The plaintiff’s experts’ analysis ran 97 scenarios covering the potential range of life expectancies, and applied the cost of future care to the same. The defence experts started with life expectancy, and applied mortality tables to reduce the life expectancy further. The defence analysis was criticized because it yielded outcomes that led to the fund expiring even before the average life expectancy without contingencies. To put it simply, the defence approach double counted the likelihood of death. In preferring the plaintiff’s “Probability of Death method” set out by economist Rob Carson, Mr. Justice Branch provided the following reasons:
 Having reviewed the authorities, I derive the following general principles:
1. the gross-up methodology should, to the extent possible, provide funds at a level that will be able to meet the projected expenses throughout the plaintiff’s lifetime, and not end prematurely; and
2. the methodology should, to the extent possible, be consistent with the methodology used for the underlying awards upon which the gross-up is based.
 I find that these principles favour Mr. Carson’s Probability of Death method, in that this method is more closely aligned to the probabilistic approach used to derive the cost of care and future income lost. By way of contrast, Mr. Hildebrand admits that his approach “decouples” the gross-up calculations from the underlying calculations. Furthermore, the Probability of Death method is more likely to yield a stream that matches the plaintiff’s average expected life expectancy. Finally, Mr. Hildebrand accepted that the Burnell paper, from which the Probability of Death method was derived, is a recommended resource for actuaries. This was affirmed by Mr. Banville. Mr. Cheng agreed that there was very little else out there other than Mr. Burnell’s paper. Conversely, there was no evidence of any actuary approving of Mr. Hildebrand’s approach.

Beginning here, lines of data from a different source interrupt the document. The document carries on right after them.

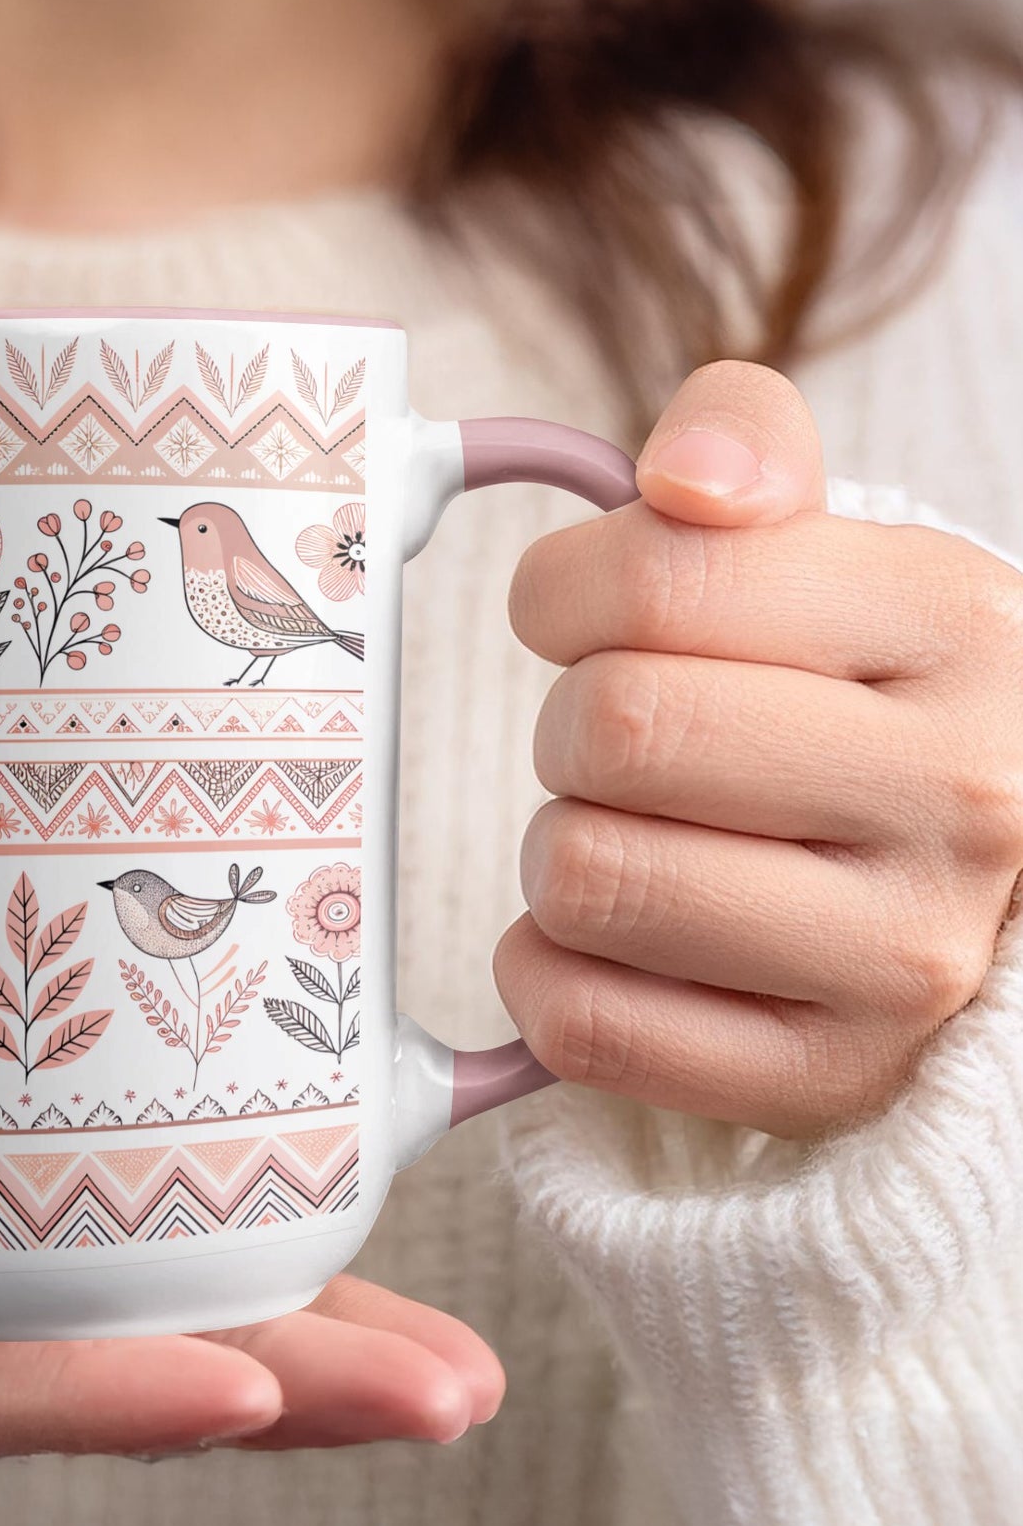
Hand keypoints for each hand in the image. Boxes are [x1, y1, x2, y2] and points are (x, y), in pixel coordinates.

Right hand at [0, 1024, 503, 1511]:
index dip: (92, 1399)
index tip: (237, 1384)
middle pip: (87, 1398)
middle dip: (272, 1399)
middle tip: (447, 1391)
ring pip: (125, 1358)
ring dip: (292, 1359)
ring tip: (451, 1364)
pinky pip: (104, 1299)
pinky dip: (226, 1287)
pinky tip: (336, 1263)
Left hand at [498, 361, 1022, 1138]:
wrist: (982, 881)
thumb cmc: (863, 700)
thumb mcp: (836, 549)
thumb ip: (744, 447)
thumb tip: (681, 478)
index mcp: (956, 623)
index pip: (657, 581)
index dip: (561, 593)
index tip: (578, 617)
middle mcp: (961, 795)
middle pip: (611, 732)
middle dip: (568, 727)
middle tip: (616, 744)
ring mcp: (904, 958)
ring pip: (586, 879)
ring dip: (560, 850)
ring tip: (630, 838)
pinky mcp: (826, 1077)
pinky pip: (585, 1024)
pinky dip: (547, 973)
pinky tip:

 In terms of the defendant’s critiques of the Probability of Death method, the concern about certain illustrated scenarios being unrealistic is overstated, since they were simply a step along the road of a longer mathematical calculation that eventually adjusts in such a way that the final expected outcome matches the award. Furthermore, this complaint overlooks that the interim scenarios in the early years vastly underutilize the agreed amount. This only highlights the need to assess the approach in its totality, not on the basis of what is illustrated half-way through the order of mathematical operations. It is somewhat akin to critiquing a student for showing that (2X2)-1=4 part way through a student’s calculations, without turning over the page to see that the student subsequently subtracted 1 to reach 3.
 I conclude that the calculations guiding the court’s assessment in this case should be performed using Mr. Carson’s Probability of Death method.